No, I haven’t lost my mind, you read that title correctly. I wrote a post at this time last year discussing the similarities I noted between Catullus’s love poems and Dante’s Vita Nuova. As I was reading the final book in the Divine Comedy this afternoon, I was surprised to see in Canto V of Paradiso what I believe are some parallels, similarities, perhaps even influence from the Roman poet Catullus. In this Canto, Beatrice is instructing Dante about the seriousness of a vow—at first she is, of course, talking about religious vows and nuns and how they cannot be broken unless one makes a promise of something loftier. But the conversation, I think, moves into more general matters of faithfulness and agreements that anyone is capable of making over the course of his or her life. Beatrice tells Dante (trans. Mandelbaum):
Let mortals never take a vow in jest;
be faithful yet circumspect, not rash
as Jephthah was, in offering his first gift;
he should have said, ‘I did amiss,’ and not
done worse by keeping faith. And you can find
that same stupidity in the Greeks’ chief—
when her fair face made Iphigenia grieve
and made the wise and made the foolish weep
for her when they heard tell of such a rite.
Christians, proceed with greater gravity:
do not be like a feather at each wind,
nor think that all immersions wash you clean.

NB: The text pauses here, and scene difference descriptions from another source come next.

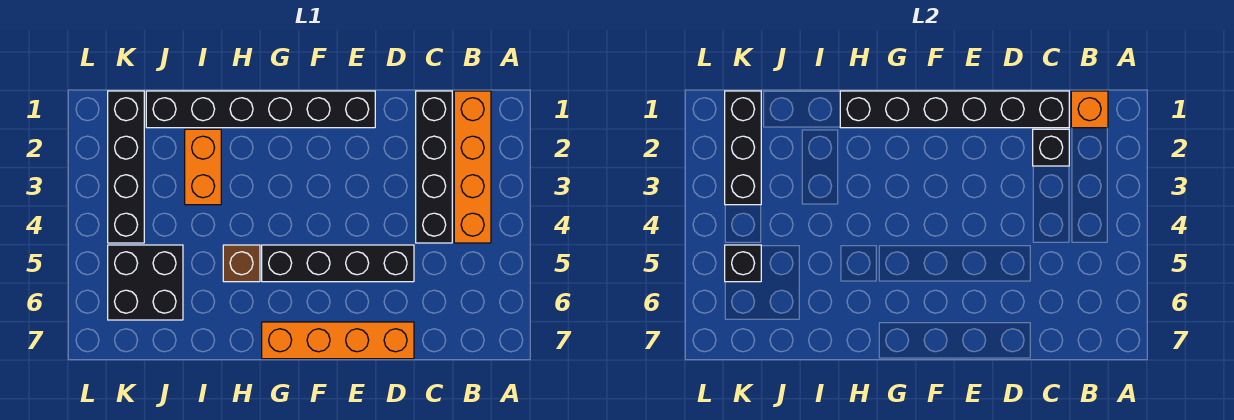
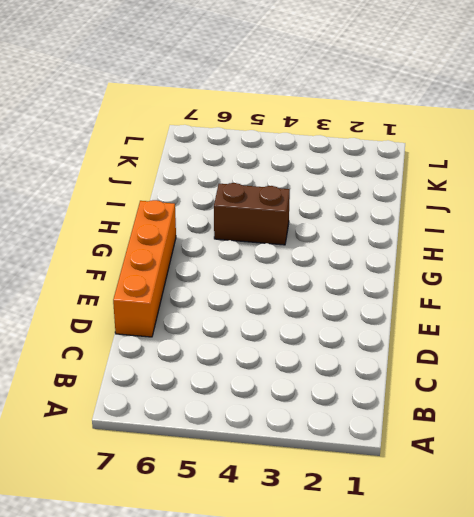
brown 1x2 brick [214,183,290,245] -> brown 1x1 brick [223,245,260,282]
none -> orange 1x4 brick [454,91,491,243]
none -> black 1x4 brick [416,91,452,243]
none -> black 1x4 brick [262,245,414,282]

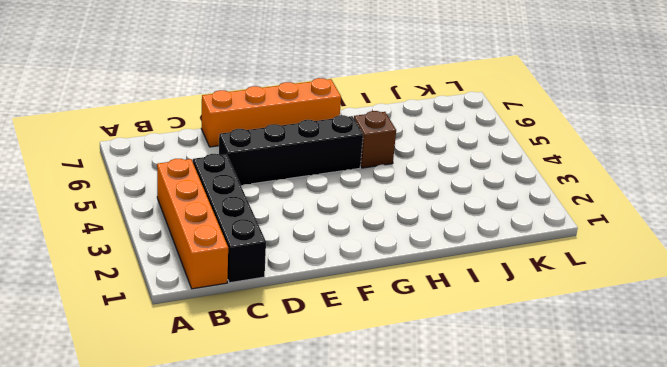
none -> black 1x6 brick [146,91,375,128]
none -> orange 1x2 brick [185,129,221,205]
none -> black 2x2 brick [108,245,183,320]

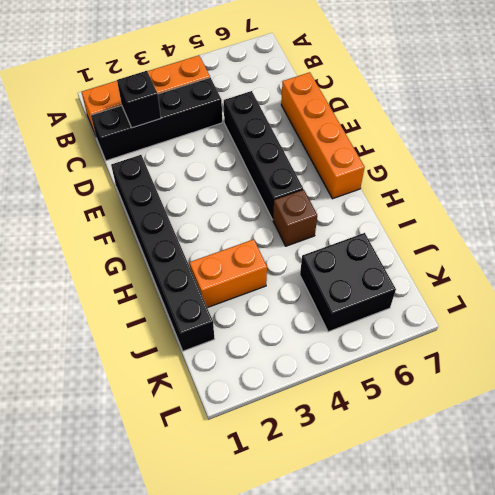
none -> black 1x4 brick [108,91,144,243]
none -> orange 1x1 brick [1071,91,1108,128]
none -> black 1x6 brick [840,91,1069,128]

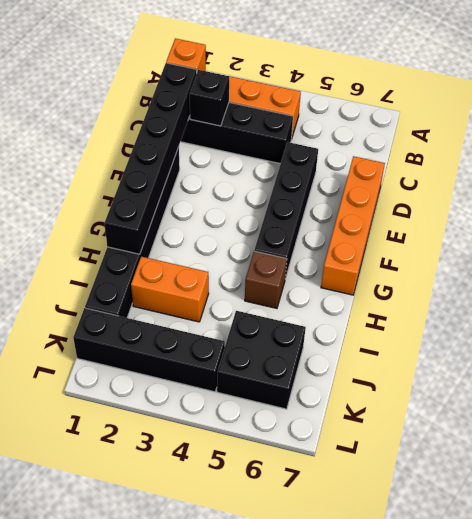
none -> black 1x3 brick [725,91,761,205]
none -> black 1x1 brick [725,245,761,282]

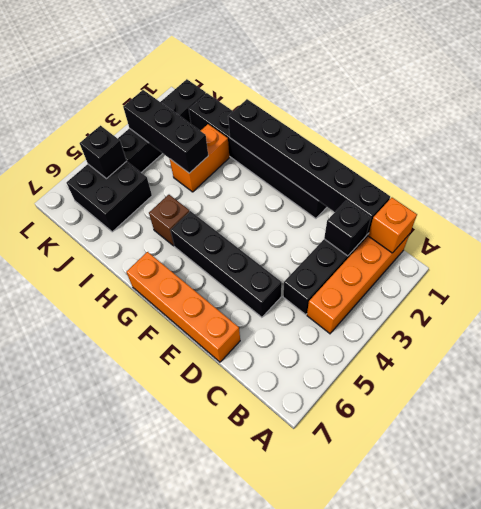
black 1x3 brick [123,90,208,173] -> black 1x3 brick turned to [725,91,761,205]

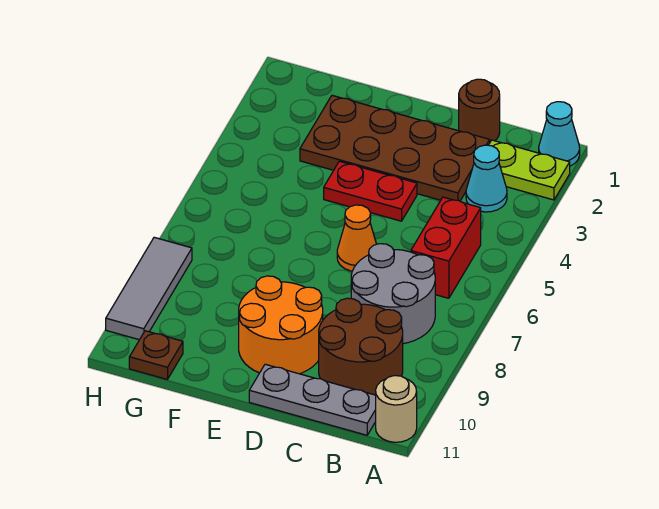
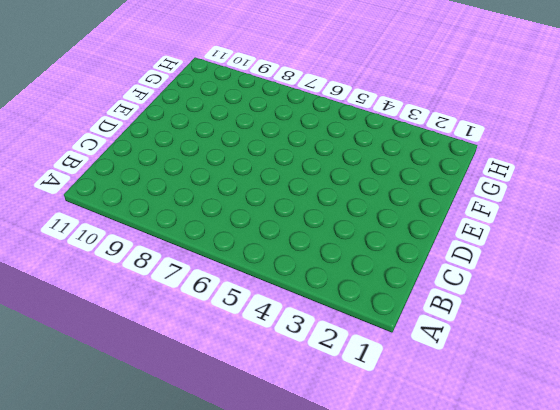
none -> cyan 1x1 cone [539,102,580,166]
none -> lime 1x2 plate [489,140,570,200]
none -> tan 1x1 round brick [376,376,417,442]

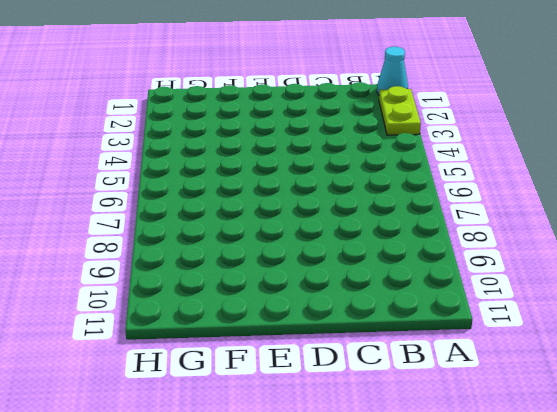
lime 1x2 plate [379,86,421,135] -> lime 1x2 plate turned to [489,140,570,200]
none -> tan 1x1 round brick [376,376,417,442]
none -> cyan 1x1 cone [466,145,507,212]
none -> red 1x2 brick [411,197,481,298]

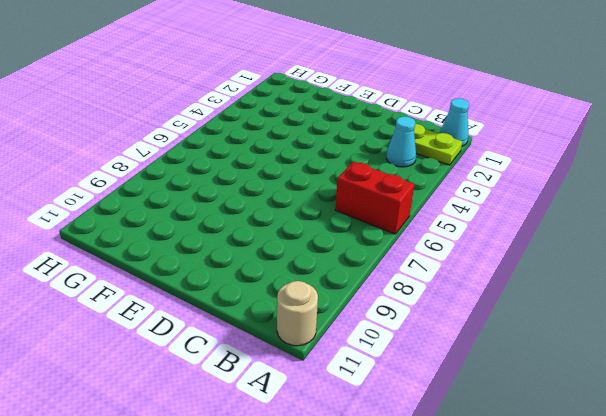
red 1x2 brick [335,162,415,234] -> red 1x2 brick turned to [411,197,481,298]
none -> grey 2x2 round brick [351,244,435,344]
none -> brown 2x2 round brick [319,298,403,395]
none -> grey 1x3 plate [249,364,376,435]

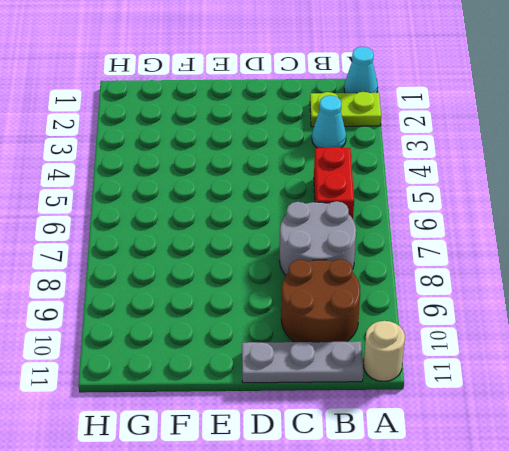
none -> brown 1x1 round brick [459,79,500,142]
none -> brown 2x4 plate [300,95,490,201]
none -> red 1x2 plate [324,161,417,221]

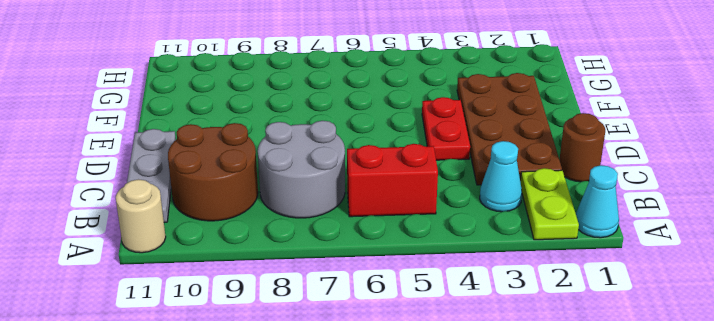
none -> orange 1x1 cone [337,205,376,271]
none -> orange 2x2 round brick [239,276,323,374]
none -> brown 1x1 plate [129,331,183,379]

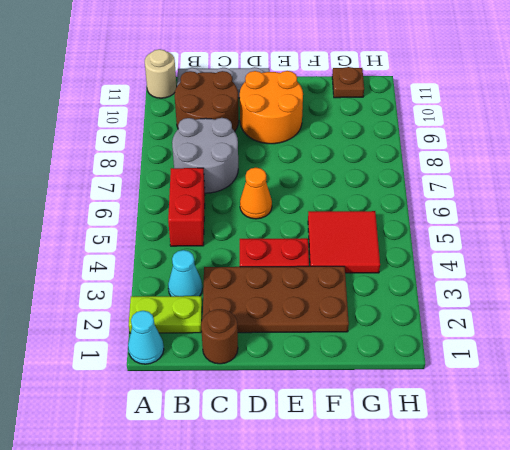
red 2x2 tile [308,211,380,273] -> none
none -> grey 1x3 tile [106,237,192,340]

Even I was surprised when reading this Canto to have thoughts about Catullus flash across my mind. In Carmen 76 and 70 Catullus is admonishing his former lover Clodia (Lesbia) for holding out vows and promises to him which, in the end, she could not keep. Catullus uses the language of vows, pleasure, faith, wind and water to describe his staying faithful to a promise of love and companionship and Clodia’s breaking of those same promises. It is also evident that the words Catullus uses in his poems have religious, spiritual and legal connotations. Poem 76 begins (Latin translations are my own):
If there is any pleasure for a man in remembering previous good deeds, when he knows for a fact that he has been dutiful, and that he has not violated a sacred vow, and that he has never, in any agreement, abused the gods for the purpose of deceiving his fellow man, then many joys remain for you throughout your long life, Catullus, even though these joys have resulted from a thankless love.
And in poem 70 Catullus writes:
My woman says that she prefers to marry no other man over me, not even if Jupiter himself were to ask for her hand in marriage. She says this: but what a woman promises to an eager lover should be written on the winds or the swift flowing rivers.
As I mentioned above, Latin words like pius (dutiful, pius), fides (promise, vow), foedere (agreement, contract) all have religious connotations. Catullus takes the vow he has made to his beloved as seriously as if it were a religious or a legal contract. And we can likewise view the passage from Dante as not only bearing religious meanings, but also romantic ones—especially since the words are spoken between Dante and Beatrice. It also struck me that the example of a broken vow that Dante uses is that of Iphigenia who was promised by her father, Agamemnon, a wedding but instead was sacrificed at the altar of Artemis—a myth with both religious and marital references. I haven’t been able to find a reference or footnote in any of the Dante commentaries about Catullus. But can you see, fellow readers, why Dante reminded of these carefully composed elegiac meters from Catullus?